What to do:
(A) According to the App Engine deployment manager description, in which file are deployment targets and environments configured?
(B) In the deploy.json example within the App Engine deployment manager description, list every key that is set directly under each deployment target.
(C) Write a continuation of the App Engine deployment manager description, beginning after its final sentence.

Environment and Deployment Manager for Google App Engine Applications.
Supports multiple modules and multiple deployment targets (i.e. deploy to multiple unique appid's).
Working towards this: http://12factor.net/config
This allows you to deploy the same code/application to multiple target environments (local, multiple different App Engine projects).
Critically, it also allows you to manage environment variables distinctly for each deployment target.
This tool uses appcfg.py to actually push the deployments out, but it builds a dynamic command, overriding the target application id and environment variables at deploy time.
Deployment targets and environments are configured in deploy.json, usually in your project root.
Here's a quick example where we have different database credentials for alpha and live environments.
{
"targets": {
"alpha": {
"app_id": "myapp-alpha",
"version": "alpha++",
"require_label": false,
"environment": {
"APP_DB_USER": "root",
"APP_DB_NAME": "DatabaseName",
"APP_DB_SOCKET": "/cloudsql/myapp:instance"
}
},
"live": {
"app_id": "myapp",
"version": "2",
"require_label": true,
"environment": {
"APP_DB_USER": "root",
"APP_DB_NAME": "LiveDatabaseName",
"APP_DB_SOCKET": "/cloudsql/myapp:instance"
}
}
}
}You can configure the environment variables for your local development server in your yaml files like this:
env_variables:
APP_DB_USER: root
APP_DB_NAME: localdbDeployment targets configured in deploy.json are executed using the deploy command, which is made available the vendor/bin folder by Composer.

Information supplied:
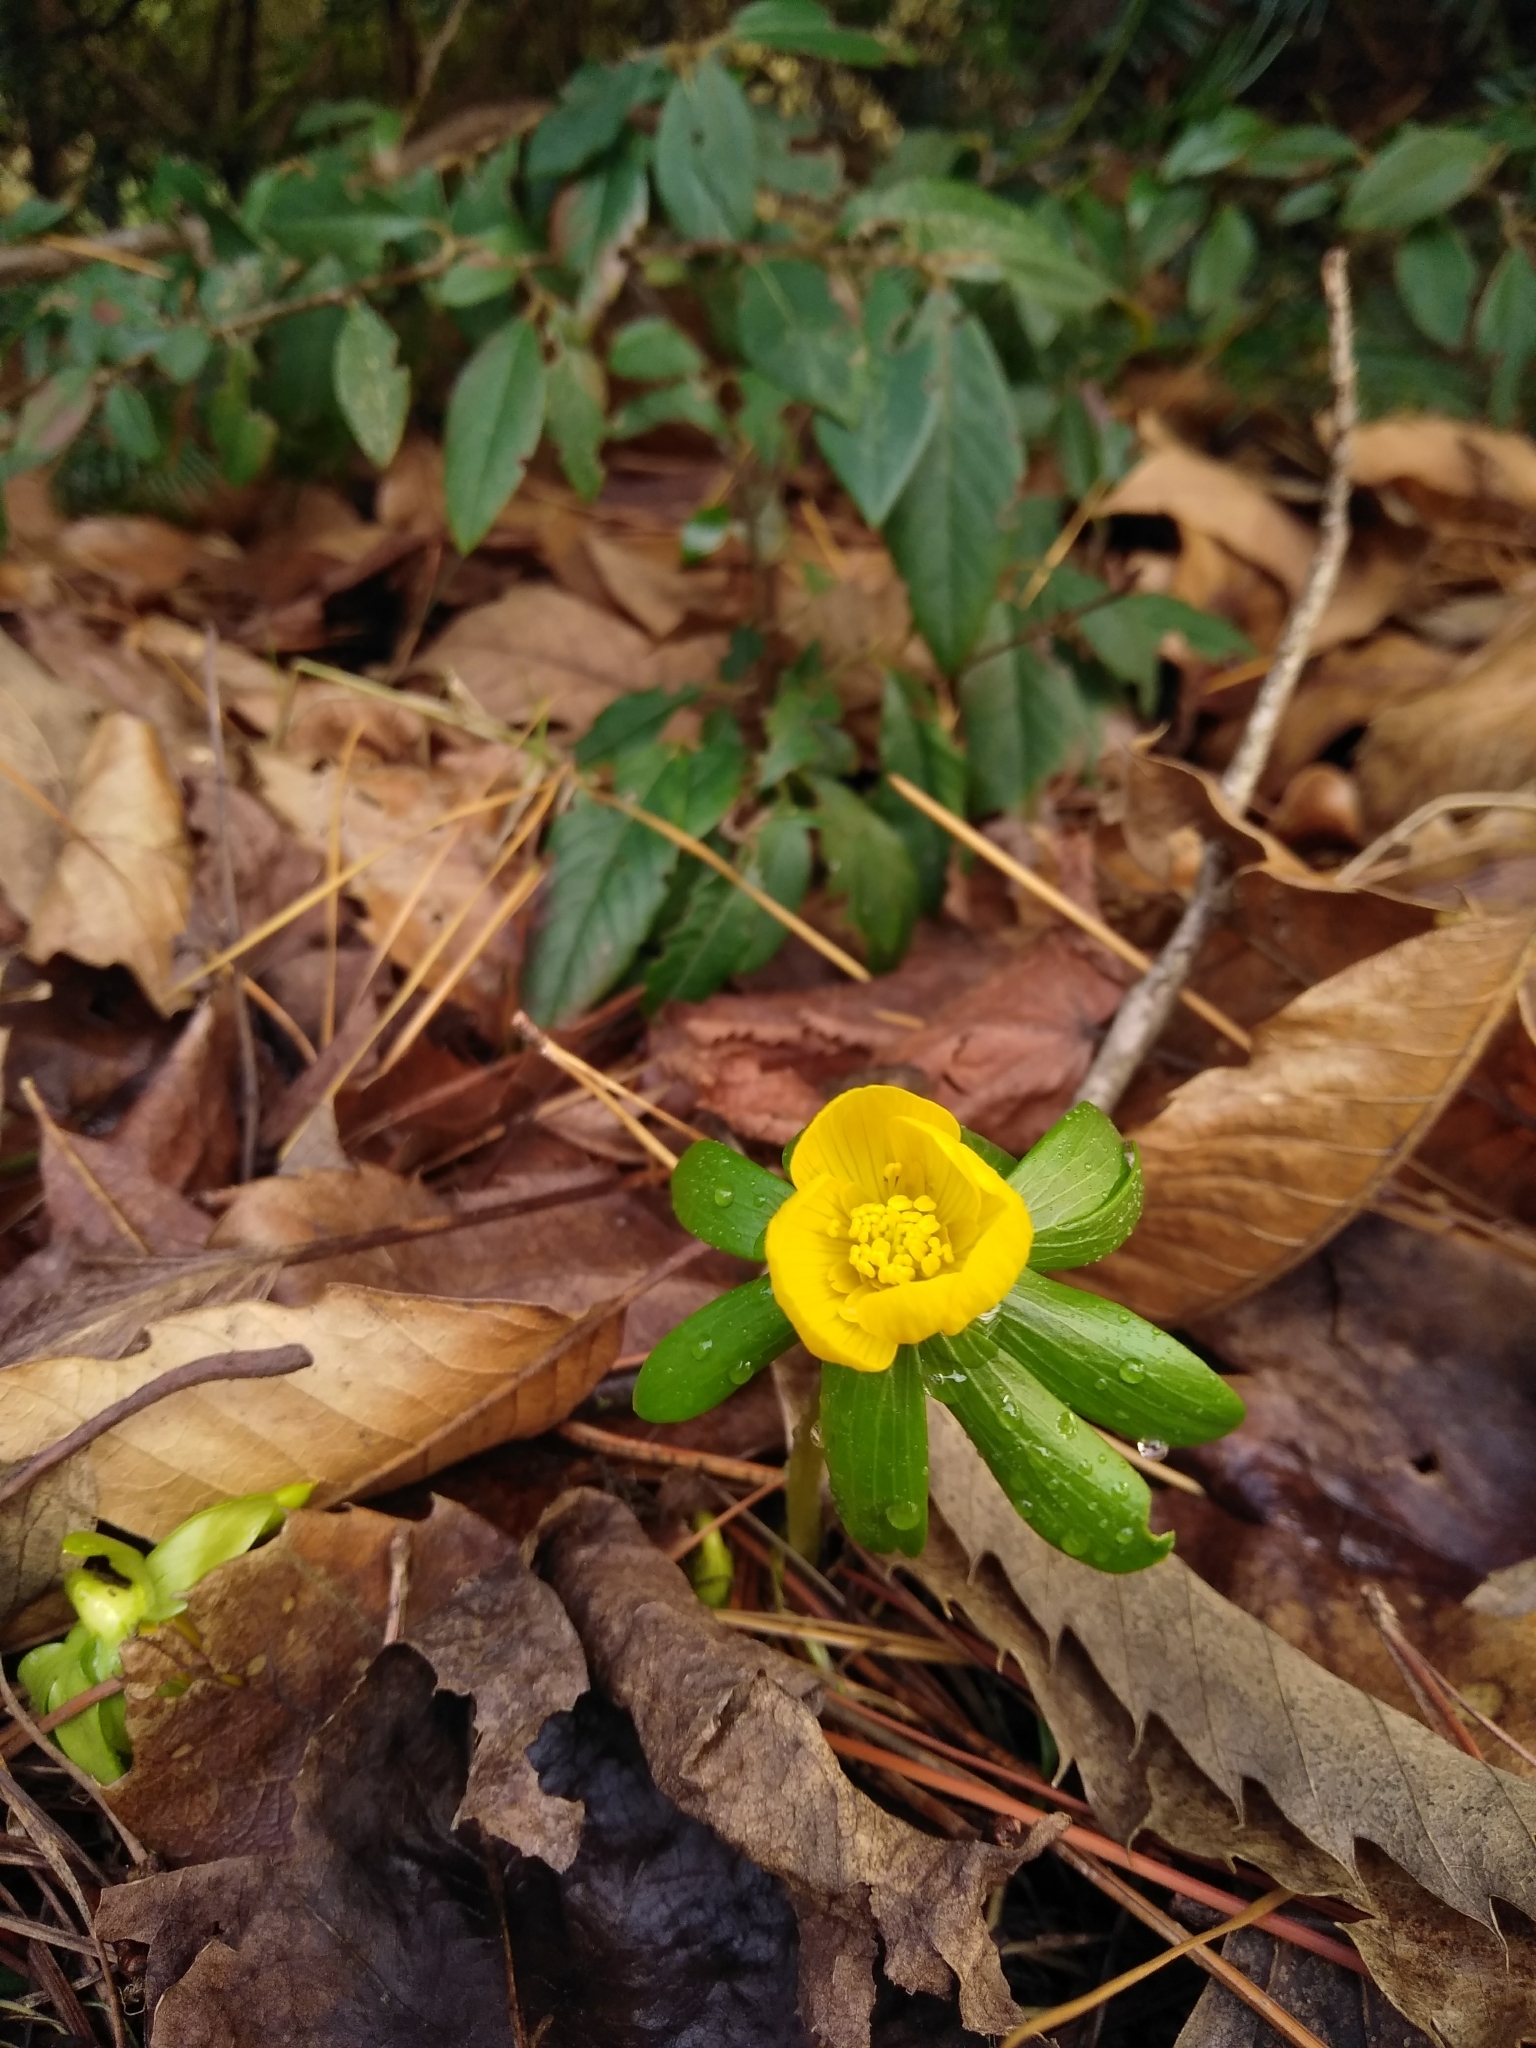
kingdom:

Results:
(A) They are configured in deploy.json, usually in the project root.

(B) app_id, version, require_label, environment

(C)
For example, from your project root:
Deploy the examples module to the alpha target environment
vendor/bin/deploy --run --module=examples --target=alphaCreate a template deploy.json file
vendor/bin/deploy --initShow the planned appcfg.py command for a deployment, but do not run it
vendor/bin/deploy --test --module=default --target=liveList the configured deployment targets
vendor/bin/deploy --verbose targetsYou can use either app or default to deploy the default App Engine module (which is configured in your app.yaml file).
Each target is a different deployment, like "staging" and "production".
They must be uniquely named.
If you suffix your version name with ++ then we will auto-increment the version on each deployment.
In the example above, the first deployment gets alpha1 and the second alpha2 and so on.
In order to do this, we have to be able to detect what versions are already running. So, if you delete all your versions, we will start at 1 again.
You can supply a version label like this:
vendor/bin/deploy --run --module=examples --target=alpha --label=rel200When the code is deployed, the label will be suffixed to the version number. So, for example if the version is "alpha3":
alpha3-rel200
If your configuration defines "require_label" as true, when you deploy to that target, you will be required to enter a label. This is particularly useful for production environments, for managing feature releases, etc.
Important Labels must match the following regex: [a-zA-Z0-9_]+ (one or more alphanumerics or underscores)
You can "redirect" from your deploy.json file to another, usually intended for situations where your environment configurations are stored in another version control repository.
So, this might be your deploy file from your application folder:
{
"file":"../vendor/my-company/my-app-environment/deploy.json"
}In your composer.json require section:
{
"venditan/appengine-deploy": "1.1.*"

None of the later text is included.